• _Texte choisi_:

——

Le mouvement écoféministe est né il y a quelques décennies du constat qu’il existe une analogie entre l’exploitation de la femme et l’exploitation de la nature. Dans le contexte actuel d’urgence et d’effondrement et à l’heure où ressurgit le concept de convergence des luttes, l’intérêt pour ce courant féministe refait surface. Pour Marijke Colle, écoféministe de la première heure, qui mieux que les femmes est à même de prendre conscience de l’interconnexion entre nature et vie humaine, de l’urgence d’agir, de stopper la destruction de la planète ?
Stéphanie Baudot - Dans quel contexte l’écoféminisme a-t-il émergé ?
Marijke Colle - Les prises de conscience écoféministes ont émergé dans le Tiers-Monde, là où les problèmes environnementaux (sécheresses, inondations, cyclones, déforestation…) touchent plus précocement et plus intensément les populations et en particulier les femmes. En Inde, notamment, dès le début des années 1970, un groupe de femmes a formé un mouvement – le mouvement Chipko – pour la sauvegarde de leur forêt contre son exploitation à des fins industrielles et commerciales. Ces forêts avaient été accaparées par le pouvoir colonial britannique et à l’indépendance, étaient restées propriété de l’État avec une forte influence de l’armée. Pour les villages qui jouxtaient ces forêts situées sur les flancs de l’Himalaya et habités principalement par des femmes – les hommes ayant migré pour travailler en ville – les forêts étaient très importantes, notamment dans la lutte contre l’érosion. C’est donc au nom de la préservation de leur environnement que ces paysannes indiennes ont entrepris d’encercler les arbres pour empêcher qu’on ne les coupe, en s’interposant physiquement entre eux et l’armée venue les abattre. Cette action fut un succès en partie parce que les militaires n’ont pas osé s’en prendre aux femmes.

——

• _Données extraites_:
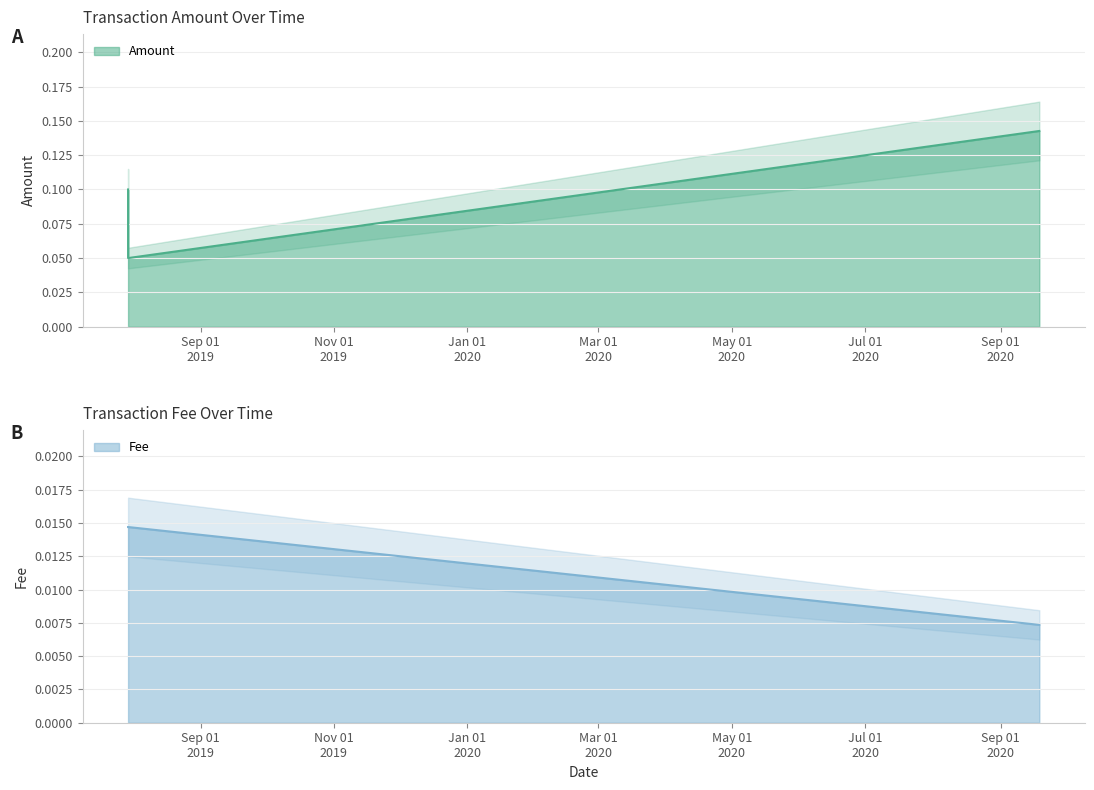

How many series are shown in this chart?

2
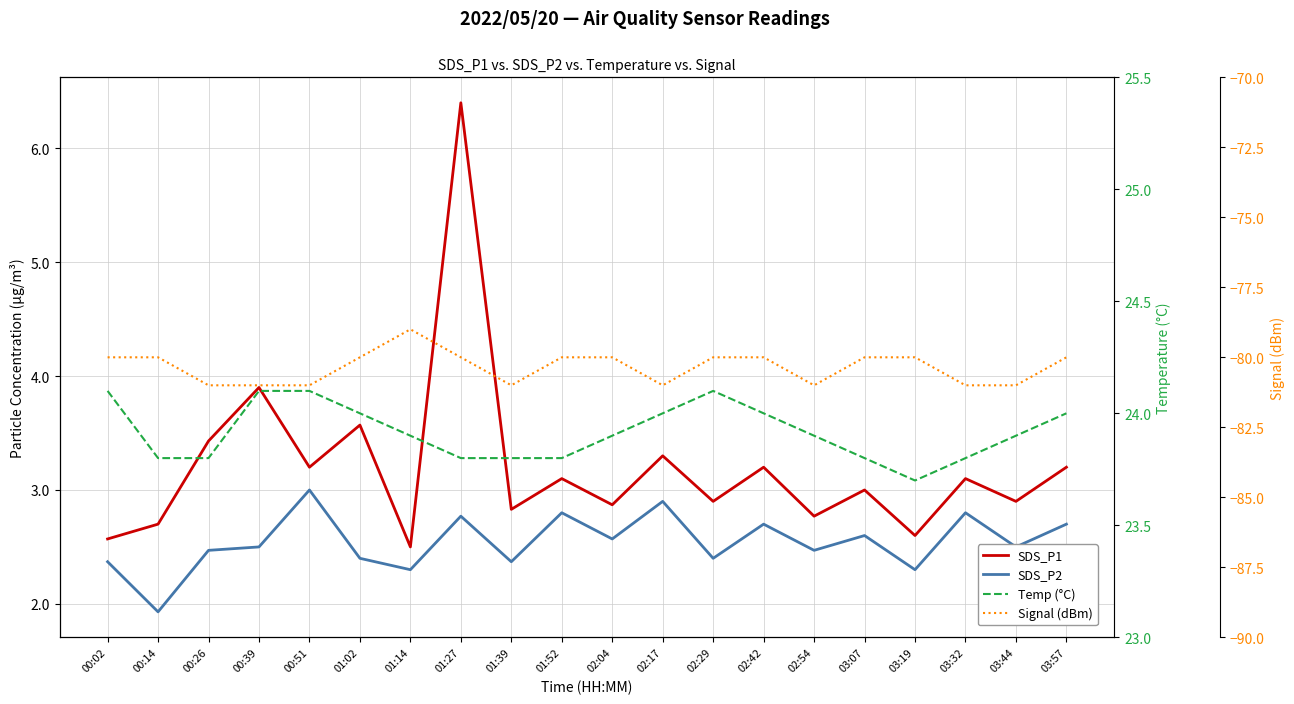

The value of SDS_P1 at 00:14 is 3.9. True or false?

False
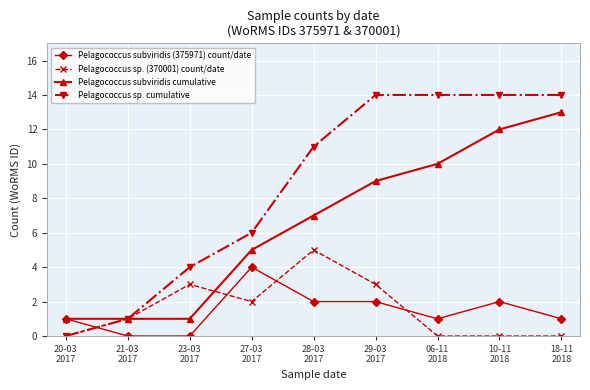

What value does the Pelagococcus sp. (370001) count/date series have at 27-03
2017?

2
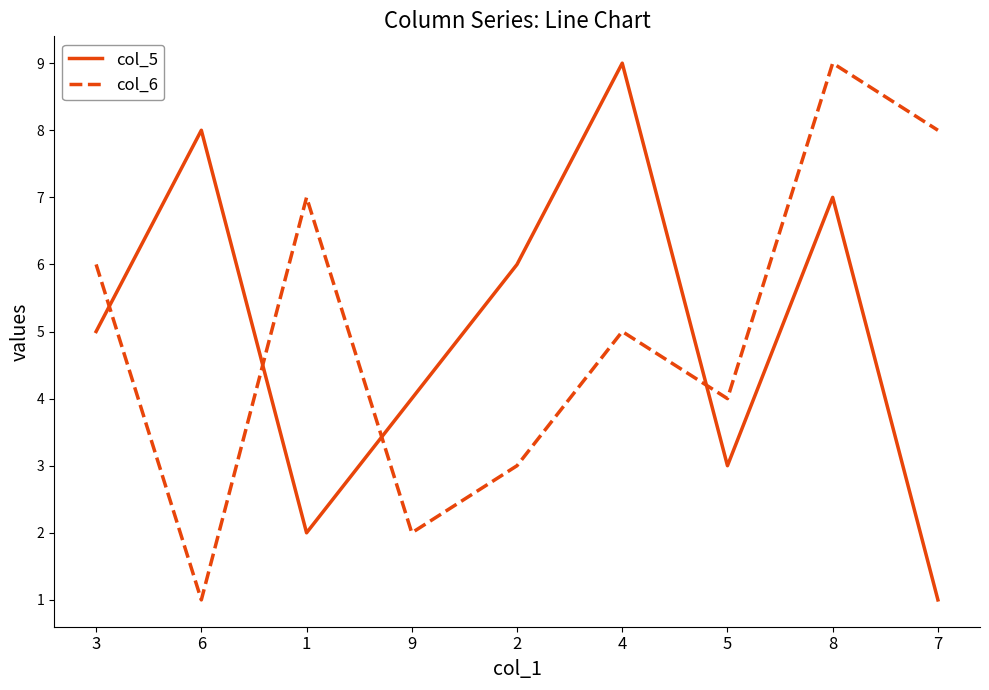

Is this an area chart (filled region under the line)?

No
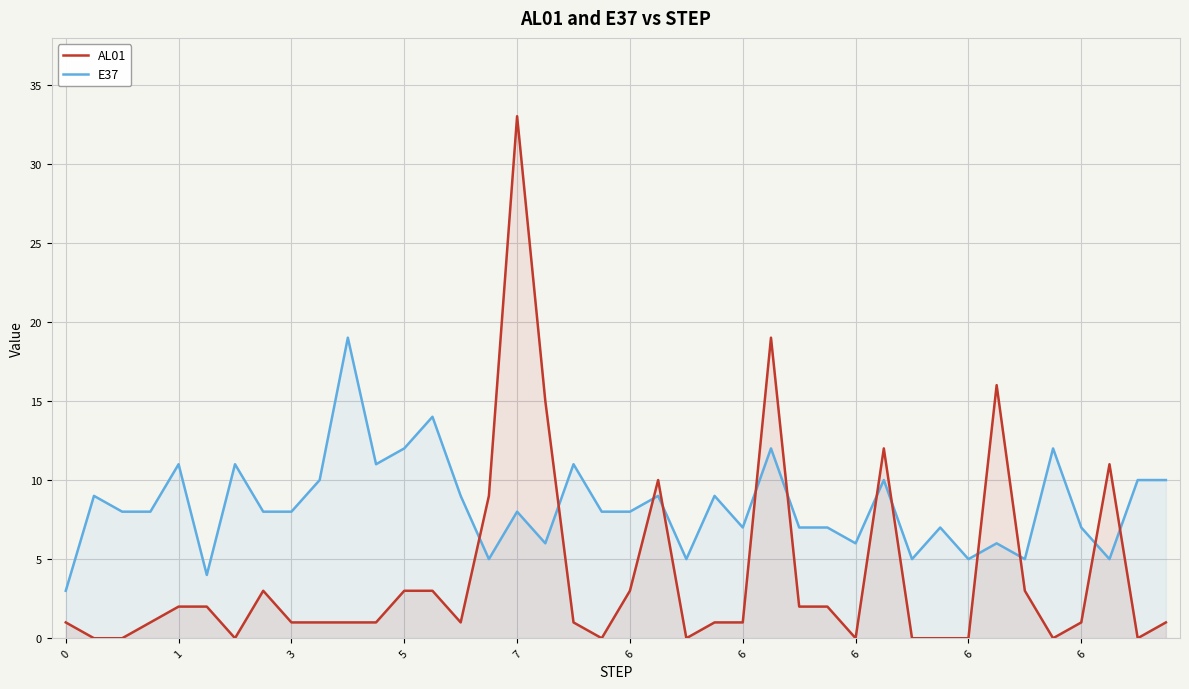

Which series has the widest spread of values?

AL01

——

• _Travail demandé_:
- 1) Relevez, dans le texte sur l'écoféminisme, les problèmes environnementaux énumérés entre parenthèses.
- 2) Reprenez le texte sur l'écoféminisme juste après sa dernière phrase.

• _Corrigé_:
- 1) sécheresses, inondations, cyclones, déforestation

- 2)
La philosophe indienne de renom, Vandana Shiva, qui s’est associée à ce mouvement, a joué un rôle important dans l’élaboration de la vision éco-féministe. Elle dénonce entre autres les politiques démographiques qui désignent les femmes comme responsables de la surpopulation, considérée comme cause de la crise environnementale. Elle s’oppose aux politiques natalistes de contrôle des naissances qui ont conduit, avec l’aide de l’armée indienne, à l’avortement de milliers de fœtus filles (moins valorisés en Inde que les fœtus garçons, notamment en raison de la dote à payer par les familles des jeunes filles lors des mariages).
Dans les pays d’Amérique latine, l’écoféminisme est surtout lié au concept de Buen Vivir amené par les peuples indigènes. Ce mode de pensée dans lequel les femmes jouent un rôle important se base sur une relation harmonieuse entre la nature et les êtres humains. Il privilégie la qualité de vie plutôt que l’acquisition d’une quantité d’objets.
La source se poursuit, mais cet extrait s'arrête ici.